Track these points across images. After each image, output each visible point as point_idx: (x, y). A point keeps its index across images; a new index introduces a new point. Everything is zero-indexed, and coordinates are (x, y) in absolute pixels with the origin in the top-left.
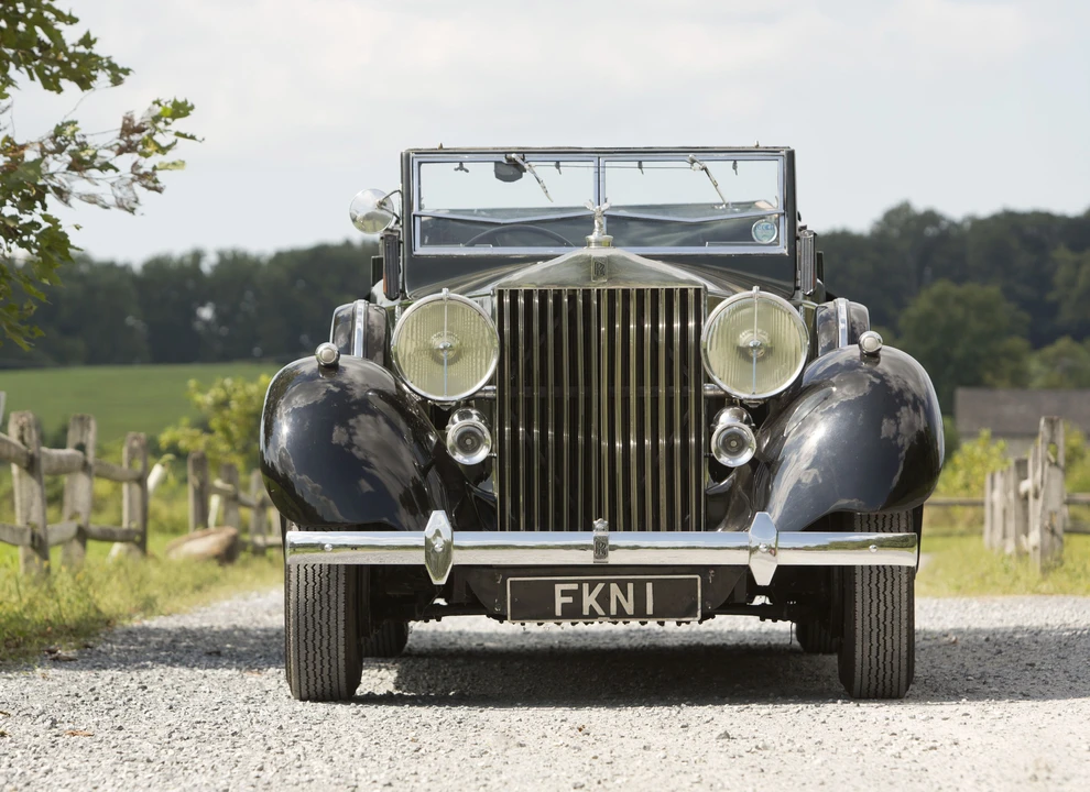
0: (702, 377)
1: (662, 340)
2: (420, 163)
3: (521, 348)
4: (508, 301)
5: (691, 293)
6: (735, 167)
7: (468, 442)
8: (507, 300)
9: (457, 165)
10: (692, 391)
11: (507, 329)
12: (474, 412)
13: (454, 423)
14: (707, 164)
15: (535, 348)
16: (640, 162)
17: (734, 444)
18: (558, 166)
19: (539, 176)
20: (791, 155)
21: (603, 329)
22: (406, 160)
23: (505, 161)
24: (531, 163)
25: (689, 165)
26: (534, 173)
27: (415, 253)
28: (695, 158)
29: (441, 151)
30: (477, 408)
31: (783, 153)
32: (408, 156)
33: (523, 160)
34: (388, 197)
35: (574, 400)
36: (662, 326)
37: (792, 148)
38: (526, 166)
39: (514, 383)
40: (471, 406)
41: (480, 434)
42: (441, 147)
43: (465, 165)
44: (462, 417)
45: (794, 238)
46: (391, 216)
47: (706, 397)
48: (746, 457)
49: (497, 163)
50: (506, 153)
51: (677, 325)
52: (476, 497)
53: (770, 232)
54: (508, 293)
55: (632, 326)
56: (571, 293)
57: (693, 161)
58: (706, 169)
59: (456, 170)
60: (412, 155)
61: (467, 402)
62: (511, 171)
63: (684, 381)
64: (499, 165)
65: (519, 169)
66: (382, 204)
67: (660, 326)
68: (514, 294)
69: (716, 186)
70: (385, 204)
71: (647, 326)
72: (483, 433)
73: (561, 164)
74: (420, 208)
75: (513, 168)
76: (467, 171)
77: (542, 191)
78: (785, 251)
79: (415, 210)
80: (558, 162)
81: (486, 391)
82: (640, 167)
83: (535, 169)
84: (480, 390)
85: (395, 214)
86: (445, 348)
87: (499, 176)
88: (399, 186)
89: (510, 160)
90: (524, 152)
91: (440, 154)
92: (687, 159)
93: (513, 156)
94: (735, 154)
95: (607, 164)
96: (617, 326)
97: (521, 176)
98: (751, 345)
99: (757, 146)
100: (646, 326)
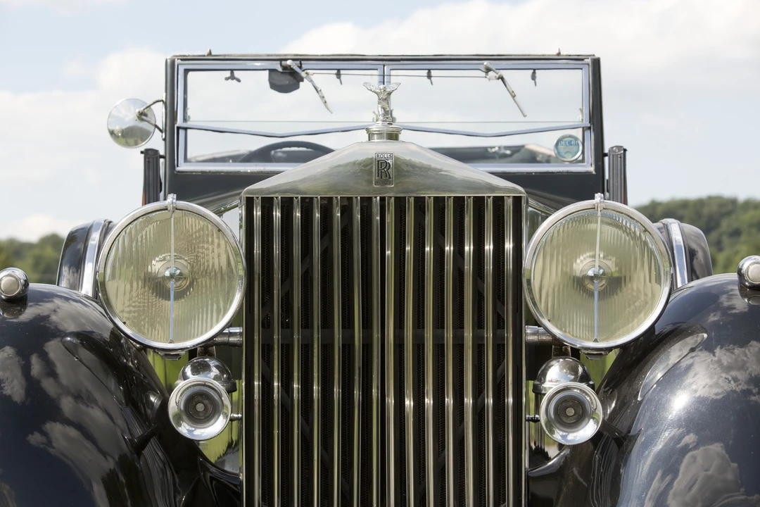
0: (524, 316)
1: (469, 267)
2: (186, 71)
3: (277, 276)
4: (259, 213)
5: (509, 203)
6: (534, 77)
7: (200, 407)
8: (257, 213)
9: (228, 74)
10: (509, 335)
11: (257, 250)
12: (212, 363)
13: (185, 377)
14: (504, 73)
15: (295, 276)
16: (429, 70)
17: (571, 412)
18: (338, 75)
19: (317, 85)
20: (596, 63)
21: (388, 253)
22: (171, 68)
23: (280, 69)
24: (308, 71)
25: (484, 74)
26: (311, 81)
27: (178, 169)
28: (491, 67)
29: (210, 57)
30: (219, 358)
31: (588, 61)
32: (173, 62)
33: (300, 67)
34: (149, 106)
35: (348, 348)
36: (469, 248)
37: (597, 56)
38: (303, 74)
39: (267, 324)
40: (211, 355)
41: (216, 397)
42: (210, 54)
43: (237, 74)
44: (196, 370)
45: (600, 154)
46: (151, 128)
47: (529, 345)
48: (588, 431)
49: (272, 71)
50: (281, 60)
51: (489, 247)
52: (212, 479)
53: (574, 148)
54: (259, 201)
55: (427, 249)
56: (346, 203)
57: (488, 70)
58: (502, 78)
59: (227, 79)
60: (177, 62)
61: (206, 349)
62: (286, 80)
63: (499, 323)
64: (272, 73)
65: (295, 78)
66: (142, 115)
67: (467, 248)
68: (267, 203)
69: (514, 97)
70: (146, 115)
71: (449, 248)
72: (220, 396)
73: (342, 72)
74: (185, 120)
75: (288, 77)
76: (239, 81)
77: (320, 102)
78: (592, 169)
79: (180, 122)
80: (339, 70)
81: (231, 334)
82: (429, 76)
83: (313, 77)
84: (220, 333)
85: (156, 126)
86: (172, 276)
87: (275, 86)
88: (163, 96)
89: (285, 68)
90: (300, 60)
91: (210, 62)
92: (482, 67)
93: (289, 62)
94: (534, 63)
95: (393, 72)
96: (408, 248)
97: (297, 87)
98: (591, 273)
99: (559, 54)
100: (447, 248)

§ EXERCISE GOAL:
Turn every line of the records above into a numbered list, skipping any blank lines and leaving the pictures out.

§ REPLY TO THE TASK:
1. Track these points across images. After each image, output each visible point as point_idx: (x, y). A point keeps its index across images; a new index introduces a new point. Everything is zero-indexed, and coordinates are (x, y) in absolute pixels with the origin in the top-left.
2. 0: (702, 377)
3. 1: (662, 340)
4. 2: (420, 163)
5. 3: (521, 348)
6. 4: (508, 301)
7. 5: (691, 293)
8. 6: (735, 167)
9. 7: (468, 442)
10. 8: (507, 300)
11. 9: (457, 165)
12. 10: (692, 391)
13. 11: (507, 329)
14. 12: (474, 412)
15. 13: (454, 423)
16. 14: (707, 164)
17. 15: (535, 348)
18. 16: (640, 162)
19. 17: (734, 444)
20. 18: (558, 166)
21. 19: (539, 176)
22. 20: (791, 155)
23. 21: (603, 329)
24. 22: (406, 160)
25. 23: (505, 161)
26. 24: (531, 163)
27. 25: (689, 165)
28. 26: (534, 173)
29. 27: (415, 253)
30. 28: (695, 158)
31. 29: (441, 151)
32. 30: (477, 408)
33. 31: (783, 153)
34. 32: (408, 156)
35. 33: (523, 160)
36. 34: (388, 197)
37. 35: (574, 400)
38. 36: (662, 326)
39. 37: (792, 148)
40. 38: (526, 166)
41. 39: (514, 383)
42. 40: (471, 406)
43. 41: (480, 434)
44. 42: (441, 147)
45. 43: (465, 165)
46. 44: (462, 417)
47. 45: (794, 238)
48. 46: (391, 216)
49. 47: (706, 397)
50. 48: (746, 457)
51. 49: (497, 163)
52. 50: (506, 153)
53. 51: (677, 325)
54. 52: (476, 497)
55. 53: (770, 232)
56. 54: (508, 293)
57. 55: (632, 326)
58. 56: (571, 293)
59. 57: (693, 161)
60. 58: (706, 169)
61. 59: (456, 170)
62. 60: (412, 155)
63. 61: (467, 402)
64. 62: (511, 171)
65. 63: (684, 381)
66. 64: (499, 165)
67. 65: (519, 169)
68. 66: (382, 204)
69. 67: (660, 326)
70. 68: (514, 294)
71. 69: (716, 186)
72. 70: (385, 204)
73. 71: (647, 326)
74. 72: (483, 433)
75. 73: (561, 164)
76. 74: (420, 208)
77. 75: (513, 168)
78. 76: (467, 171)
79. 77: (542, 191)
80. 78: (785, 251)
81. 79: (415, 210)
82. 80: (558, 162)
83. 81: (486, 391)
84. 82: (640, 167)
85. 83: (535, 169)
86. 84: (480, 390)
87. 85: (395, 214)
88. 86: (445, 348)
89. 87: (499, 176)
90. 88: (399, 186)
91. 89: (510, 160)
92. 90: (524, 152)
93. 91: (440, 154)
94. 92: (687, 159)
95. 93: (513, 156)
96. 94: (735, 154)
97. 95: (607, 164)
98. 96: (617, 326)
99. 97: (521, 176)
100. 98: (751, 345)
101. 99: (757, 146)
102. 100: (646, 326)
103. 0: (524, 316)
104. 1: (469, 267)
105. 2: (186, 71)
106. 3: (277, 276)
107. 4: (259, 213)
108. 5: (509, 203)
109. 6: (534, 77)
110. 7: (200, 407)
111. 8: (257, 213)
112. 9: (228, 74)
113. 10: (509, 335)
114. 11: (257, 250)
115. 12: (212, 363)
116. 13: (185, 377)
117. 14: (504, 73)
118. 15: (295, 276)
119. 16: (429, 70)
120. 17: (571, 412)
121. 18: (338, 75)
122. 19: (317, 85)
123. 20: (596, 63)
124. 21: (388, 253)
125. 22: (171, 68)
126. 23: (280, 69)
127. 24: (308, 71)
128. 25: (484, 74)
129. 26: (311, 81)
130. 27: (178, 169)
131. 28: (491, 67)
132. 29: (210, 57)
133. 30: (219, 358)
134. 31: (588, 61)
135. 32: (173, 62)
136. 33: (300, 67)
137. 34: (149, 106)
138. 35: (348, 348)
139. 36: (469, 248)
140. 37: (597, 56)
141. 38: (303, 74)
142. 39: (267, 324)
143. 40: (211, 355)
144. 41: (216, 397)
145. 42: (210, 54)
146. 43: (237, 74)
147. 44: (196, 370)
148. 45: (600, 154)
149. 46: (151, 128)
150. 47: (529, 345)
151. 48: (588, 431)
152. 49: (272, 71)
153. 50: (281, 60)
154. 51: (489, 247)
155. 52: (212, 479)
156. 53: (574, 148)
157. 54: (259, 201)
158. 55: (427, 249)
159. 56: (346, 203)
160. 57: (488, 70)
161. 58: (502, 78)
162. 59: (227, 79)
163. 60: (177, 62)
164. 61: (206, 349)
165. 62: (286, 80)
166. 63: (499, 323)
167. 64: (272, 73)
168. 65: (295, 78)
169. 66: (142, 115)
170. 67: (467, 248)
171. 68: (267, 203)
172. 69: (514, 97)
173. 70: (146, 115)
174. 71: (449, 248)
175. 72: (220, 396)
176. 73: (342, 72)
177. 74: (185, 120)
178. 75: (288, 77)
179. 76: (239, 81)
180. 77: (320, 102)
181. 78: (592, 169)
182. 79: (180, 122)
183. 80: (339, 70)
184. 81: (231, 334)
185. 82: (429, 76)
186. 83: (313, 77)
187. 84: (220, 333)
188. 85: (156, 126)
189. 86: (172, 276)
190. 87: (275, 86)
191. 88: (163, 96)
192. 89: (285, 68)
193. 90: (300, 60)
194. 91: (210, 62)
195. 92: (482, 67)
196. 93: (289, 62)
197. 94: (534, 63)
198. 95: (393, 72)
199. 96: (408, 248)
200. 97: (297, 87)
201. 98: (591, 273)
202. 99: (559, 54)
203. 100: (447, 248)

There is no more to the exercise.